Gazeteci-yazar,
tarihçi, şair (D. 1933, Akçaabat / Trabzon – Ö. 6 Mayıs 2019, İstanbul). Okula
başlamadan önce Kur’an dersleri aldı. İlköğrenimini Akçaabat Merkez İlkokulunda
tamamladı. Akçaabat Ortaokuluna kaydolduğu yıl (1947) Necip Fazıl’ın Büyük
Doğu dergisiyle tanışması hayatının önemli bir kavşağı oldu. Bu okulun
ikinci sınıfında Mustafa Kemal (Atatürk) hakkında arkadaşlarıyla tartışınca bir
süre okuldan uzaklaştırıldı. Trabzon Lisesi ve Trabzon Öğretmen Okulunda bazı
milliyetçi arkadaşlar edindi. Bunlar vasıtasıyla Sebilürreşad ve Serdengeçti
dergilerinden haberdar oldu.
Bu dönemde
dört milliyetçi kuruluşun birleşmesiyle oluşan Türk Milliyetçiler Derneğinin
Akçaabat Şubesini kuranlar arasında yer aldı ve dernek 1953 yılında DP
hükümetince kapatılıncaya kadar başkanlığını yaptı. 1953 yılında İstanbul’un
Fethi’nin beş yüzüncü yıldönümü dolayısıyla yapılan kompozisyon yarışmasını
kazandı. 1954 Ekimi’nde Erzurum’a gidip eksik dersinin sınavını Erzurum
Lisesinde vererek lise mezunu olabildi. Aynı yıl İstanbul Üniversitesi Hukuk
Fakültesine kaydını yaptırarak İstanbul’a yerleşti. Üniversite öğrenciliği
sırasında, aralarında Vefa, Seyhan, Karadeniz ve Yıldız yurtlarının bulunduğu
yedi öğrenci yurdu açıp çalıştırdı. Bu faaliyetleri hakkında Ahmed Emin Yalman,
Vatan gazetesinde aleyhinde bir yazı yayımladı.

Sağlanan Bilgiler:

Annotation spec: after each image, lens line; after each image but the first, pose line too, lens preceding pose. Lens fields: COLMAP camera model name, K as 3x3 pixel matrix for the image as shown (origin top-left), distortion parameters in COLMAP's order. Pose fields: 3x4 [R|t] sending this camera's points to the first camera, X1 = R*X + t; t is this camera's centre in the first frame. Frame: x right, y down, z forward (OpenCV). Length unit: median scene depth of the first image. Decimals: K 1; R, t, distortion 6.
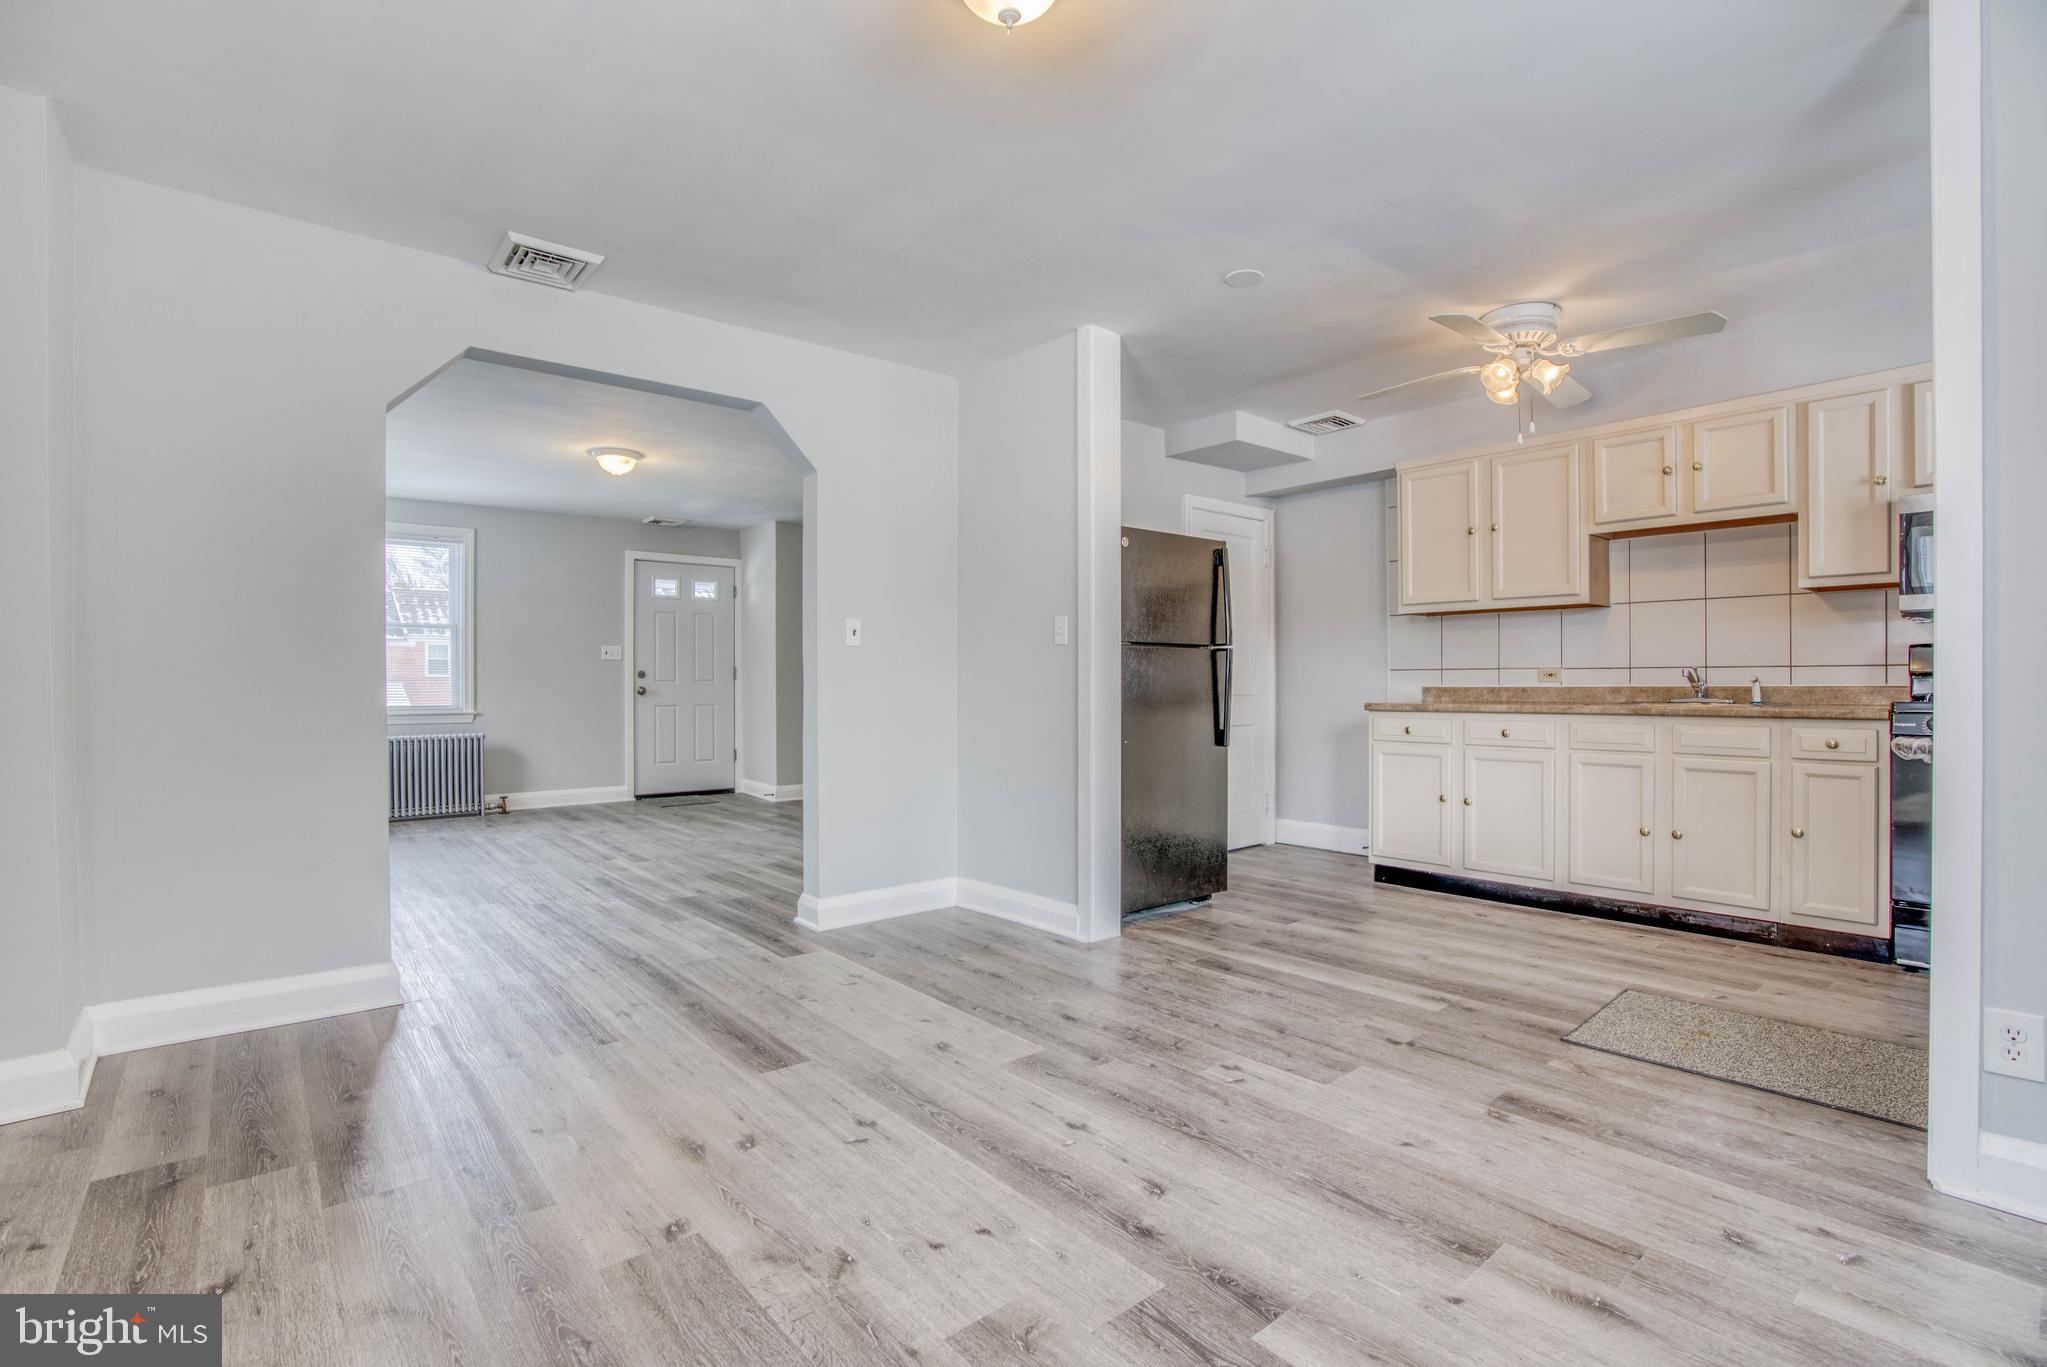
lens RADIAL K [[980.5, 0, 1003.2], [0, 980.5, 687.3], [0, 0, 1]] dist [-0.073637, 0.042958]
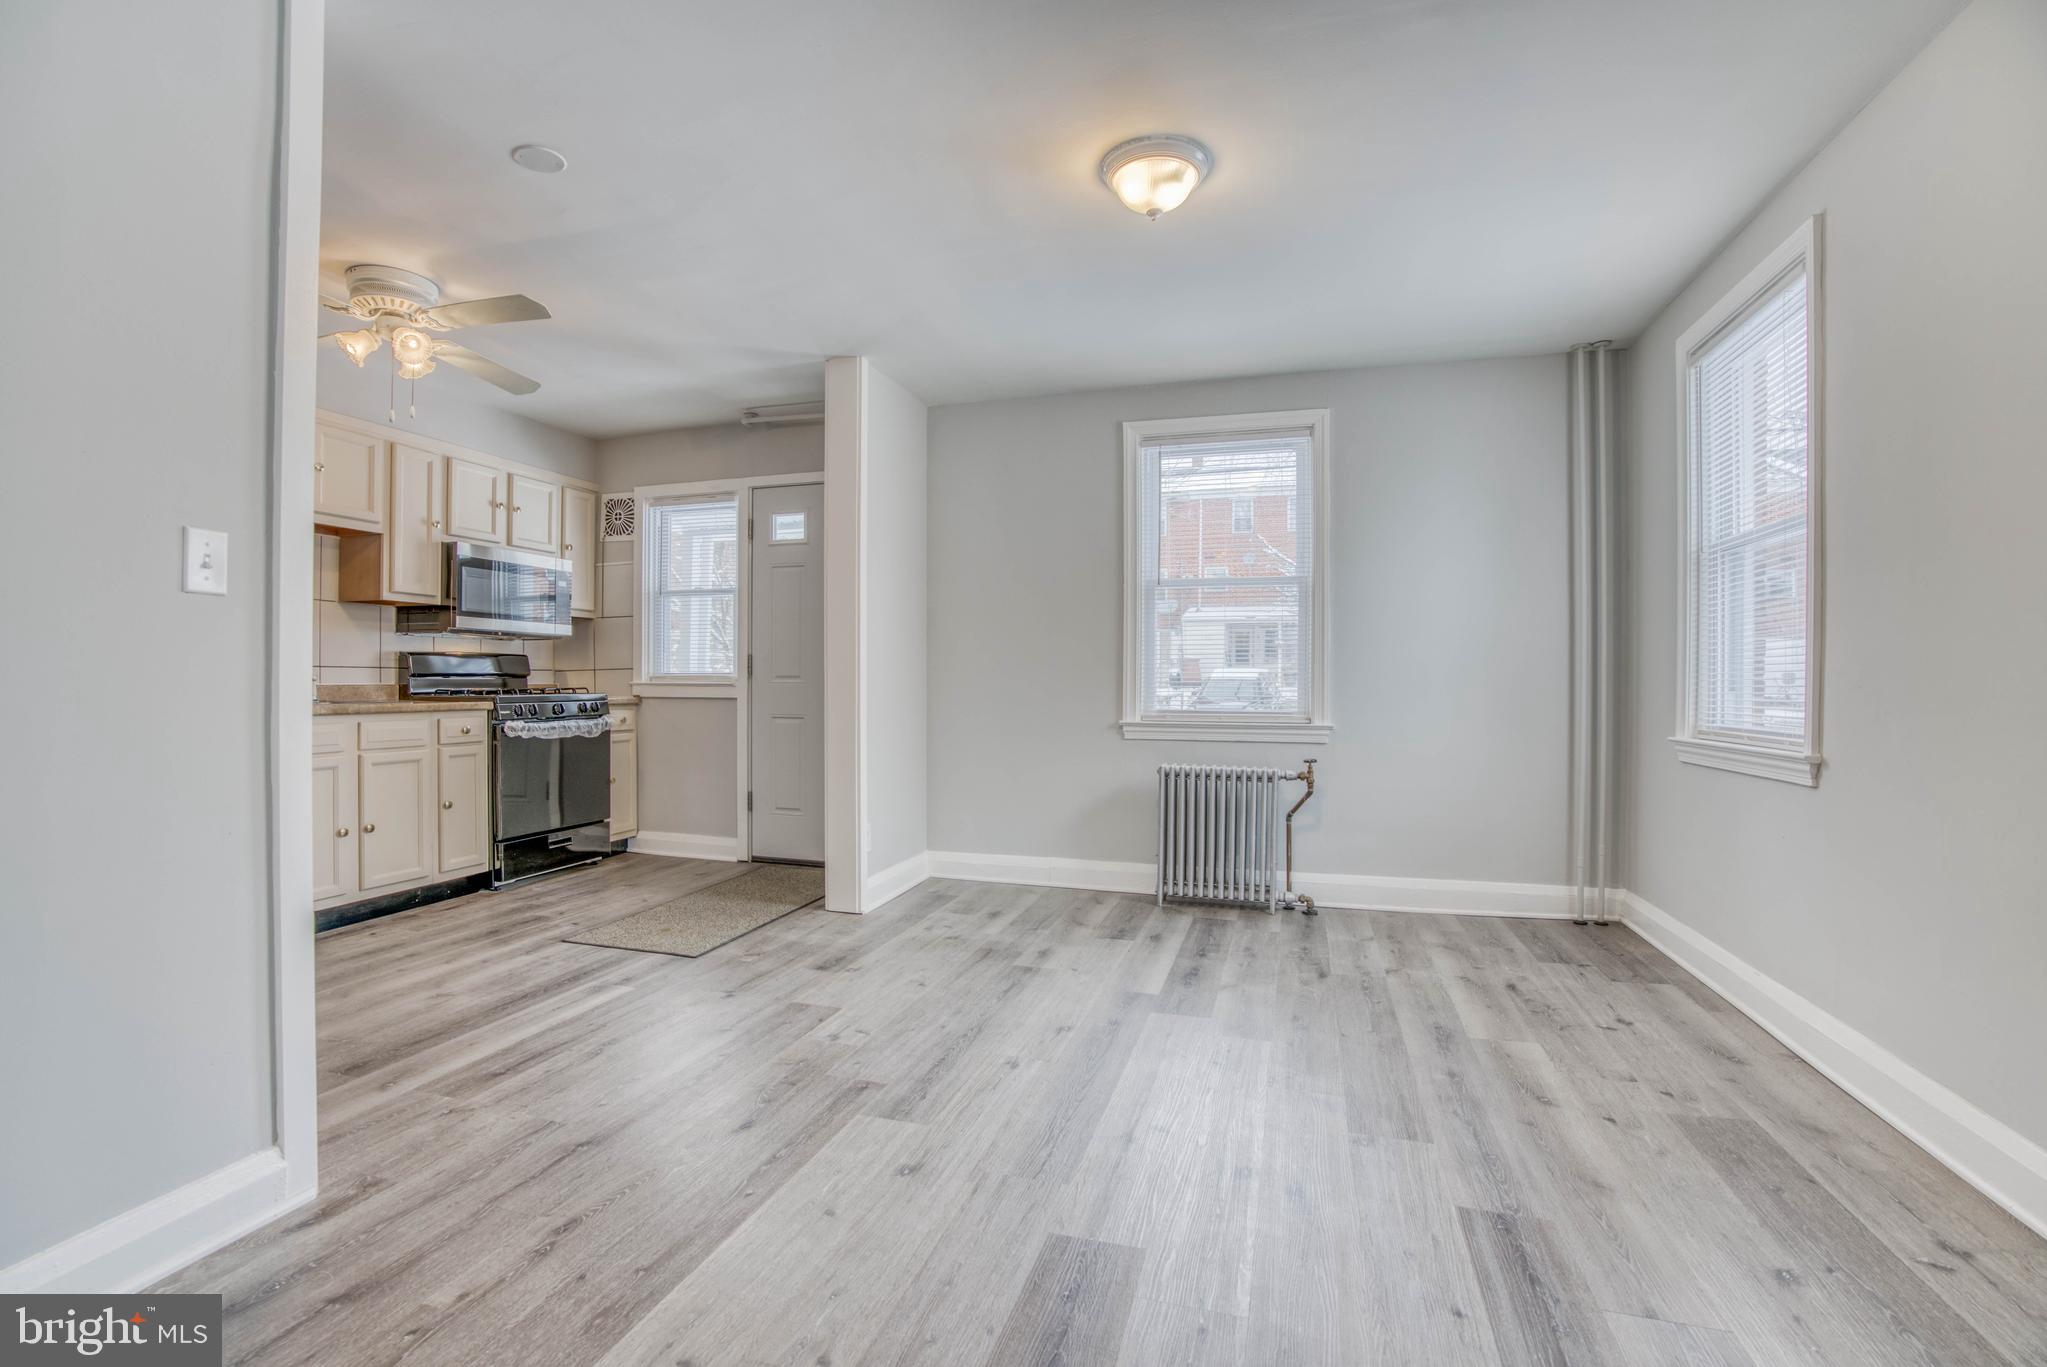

Verilen Görev 1:
Biyografi metnine göre 1953 yılında kazanılan kompozisyon yarışması hangi vesileyle düzenlenmişti?
Verilen Görev 2:
Biyografi metnini son cümlesinden sonra gelecek şekilde sürdürün.
Veriler, biyografi metniyle hiçbir şekilde bağlantılı değildir.

Görevin Cevabı 1:
Yarışma, İstanbul’un Fethi’nin beş yüzüncü yıldönümü dolayısıyla düzenlenmişti.

Görevin Cevabı 2:
1961
yılında Aynur (Aydınaslan) ile evlendi. Sırasıyla Abdullah Sünûsi (1963) Fâtıma
Mehlika (1965) Mehmed Selman (1973) isimli üç çocuğu oldu. Fakülte yıllarından
itibâren yayıncılık yapmayı ve konferanslar vermeyi hızlandırarak hukukçuluktan
çok tarihçiliğe yöneldi. Yayın dünyasına 1948 yılında, Yeni Polathane
gazetesinde çıkan bir şiiriyle girdi. Fakülte yıllarında İlhan
Darendelioğlu’nun çıkarmakta olduğu Toprak dergisine de Mehmed
Meriçgiller müstearı ile birkaç yazı yazdı. Basılı ilk kitabı Lozan Zafer
mi, Hezimet mi? adlı araştırmasının çıktığı 1964 yılında Sebil Yayınevini
kurdu ve bu eseri yayınevinin ilk kitabı oldu. Kitabın 1970 yılındaki
genişletilmiş ikinci baskısı 5816 sayılı
“Atatürk Aleyhinde İşlenen Suçlar Hakkında Kanun”na aykırı bulunarak
toplattırıldı. Bu kitap nedeniyle hakkında açılan dâvâ 1974 affı ile düştü.
1970 yılı
ocak ayında İstanbul Milli Türk Talebe Birliğinin İstanbul’daki genel
merkezinde verdiği “Harf İnkılâbı” konulu konferansı nedeniyle hakkında
Eskişehir Sıkıyönetim Mahkemesince yedi yıl hapis, beş yıl amme haklarından men
ve yirmi ay sürgün cezası verildi. Aldığı cezanın infazı Eskişehir Sivil
Cezâevinde başlayıp İstanbul Sağmalcılar Cezaevi ve Bakırköy Akıl Hastanesi,
Cerrahpaşa Hastanesi Psikiyatri Kliniği, Adlî Servis aşamaları ardından 1974
yılı Mayısında çıkarılan genel afla sona erdi. Ancak bu ilk tutukluluğu
değildir. 27 Mayıs 1960 İhtilâli’nden sonra Aziz Nesin’le Nâdir Nâdi arasındaki
bir kalem kavgasıyla başlayan gelişmelerden sonra Çekirge Kaplıcalarından
alınıp İstanbul’a getirilmiş, İstanbul Harbiye binâsındaki hücrelerden birine
hapsedilmişti.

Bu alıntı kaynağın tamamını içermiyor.